As she sat on her bathroom floor sobbing she couldn't help but ask herself, “why me?” A rush of uncontrollable emotions was triggered by the thought of the word - “cancer.”
Women's health guidelines recommend yearly mammograms for all women beginning at age 40; she was only 33.
It all started one morning in the shower when Claudia Serpico felt a lump while washing her body. Her fingers detected something she knew was foreign, something she knew didn’t belong.
“It scared the hell out of me,” she said.
She immediately jumped out of the shower and called her husband at work. He convinced her not to panic and that it was probably nothing to worry about. They would visit the doctor ASAP.
“I had no idea where to begin. How do you explain to a 9-and 4-year-old that you have cancer? It's amazing how your world can be turned upside down. Everything that you once thought was fair and just in your world 24 hours ago no longer is. To say the least, my life as I had known it changed in an instant,” said Serpico.
Serpico is a 20-year survivor of breast cancer and one whose life has changed dramatically from that very first moment she discovered the small lump.
Serpico's mother, Marie Basel, had been diagnosed with cancer just three years prior to Serpico discovering the lump in her own breast. Having witnessed her mother's recent struggle with cancer helped heighten Serpico's awareness of the many implications associated with the disease and reminded her of the daunting statistics. Her mother having had cancer meant that the chances she now had cancer were dramatically increased.
“As much as I understood my increased risk for cancer, still I never thought I would be a mother with two young children, with a husband and with cancer,” she said.
Because of her young age the doctors initially assured Serpico that the lump was probably nothing more than a cyst and nothing to be overly concerned about. However the test results told a much different story. The lump was not a cyst, it was a tumor and the tumor was not benign, it was malignant. She had cancer.
“At the time I was diagnosed my father-in-law worked at Sloan Kettering Cancer Center in New York,” she said. “Twenty years ago health insurance wasn't like it is today,” she continued, “things were quite different. At any rate, he told me to come to the hospital and they wouldn't charge me. I got to see one of the best breast surgeons in the U.S. at the time.”
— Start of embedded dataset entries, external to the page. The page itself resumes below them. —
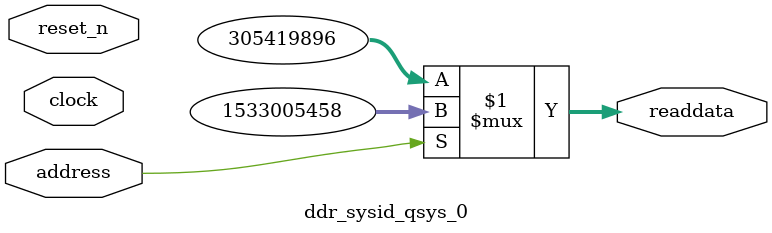
<source format=v>



// synthesis translate_off
`timescale 1ns / 1ps
// synthesis translate_on

// turn off superfluous verilog processor warnings 
// altera message_level Level1 
// altera message_off 10034 10035 10036 10037 10230 10240 10030 

module ddr_sysid_qsys_0 (
               // inputs:
                address,
                clock,
                reset_n,

               // outputs:
                readdata
             )
;

  output  [ 31: 0] readdata;
  input            address;
  input            clock;
  input            reset_n;

  wire    [ 31: 0] readdata;
  //control_slave, which is an e_avalon_slave
  assign readdata = address ? 1533005458 : 305419896;

endmodule



</source>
Serpico, holding back tears, said, “I remember my oldest daughter, Andrea, having friends over and I would run my fingers through my hair and huge clumps of it would fall out. Andrea would tell her friends that I was shedding like a dog. She had no idea what was going on.”
“I don't remember much, I was only 9 years old at the time,” said Andrea Gregory, Serpico’s oldest daughter. “My mom and dad sat us down in the “white room,” the one no one is ever allowed in, and my father did the talking. I do remember thinking my mom was going to die,” she said. “I remember when she lost her hair, and I
remember not understanding why. A lot of friends brought food, I had a lot of sleepovers at friends homes, and a lot of babysitters.”
After Serpico received a lumpectomy she received both chemotherapy and radiation treatments, treatments she states seemed agonizing and unbearable at times, but they saved her life. Serpico’s struggle continued as she tried to balance being a mother, a wife and a cancer patient. There were times when she felt lost, as if there was nothing that anyone could do or say to her.
“I remember one morning going upstairs and taking my blow dryer, curling iron, and brush and throwing them across my bathroom because I knew that there was nothing that they could do for me anymore,” she said. “I lost all my hair, my eyebrows and my eyelashes. No matter what I did I was no longer the same.”
Serpico remembers the day her aunt, Dolores Puydak, came to watch her two daughters, “she brought a crock pot of food and she looked at me and said, even if you feel like sobbing and giving up, you need to wake up every morning, put on a little make-up, get dressed and go downstairs.”
“My daughter Noreen and her were great friends and they loved the beach,” said Puydak. “The one thing I will always remember about Claudia is that she was a looker. Even when she had cancer she was beautiful.”
Serpico’s Aunt Dolores and her family helped her to win the biggest battle she ever had to face.
“Without them I don’t know what would have happened to me,” she said “they helped me every step of the way.”
Serpico found both inspiration and solace in those around her. She found great source of motivation in her daughters who ultimately became the driving force in her recovery.
“Their smiles and their laughs alone were enough to fight for,” Serpico said.
“When Andrea graduated eighth grade I just sat there sobbing because I didn’t think I would live to see her graduate middle school,” she said. “I sat there with my husband, my youngest daughter Kathryn, and my in-laws and just bawled the entire time.”
“I never thought I would live to see my eldest daughter graduate high school, let alone see both my girls graduate from college, get married, and become a grandmother,” Serpico said.
Between 1984 and now Serpico has learned the importance of family, love, and most importantly life. She never surrendered to the disease, learned to live with the cancer and become a survivor.
“It took a long time,” Serpico said “but when I heard the words “cancer free” I knew I had made it. All I needed was to hear those two words. It was as if I could breathe again.”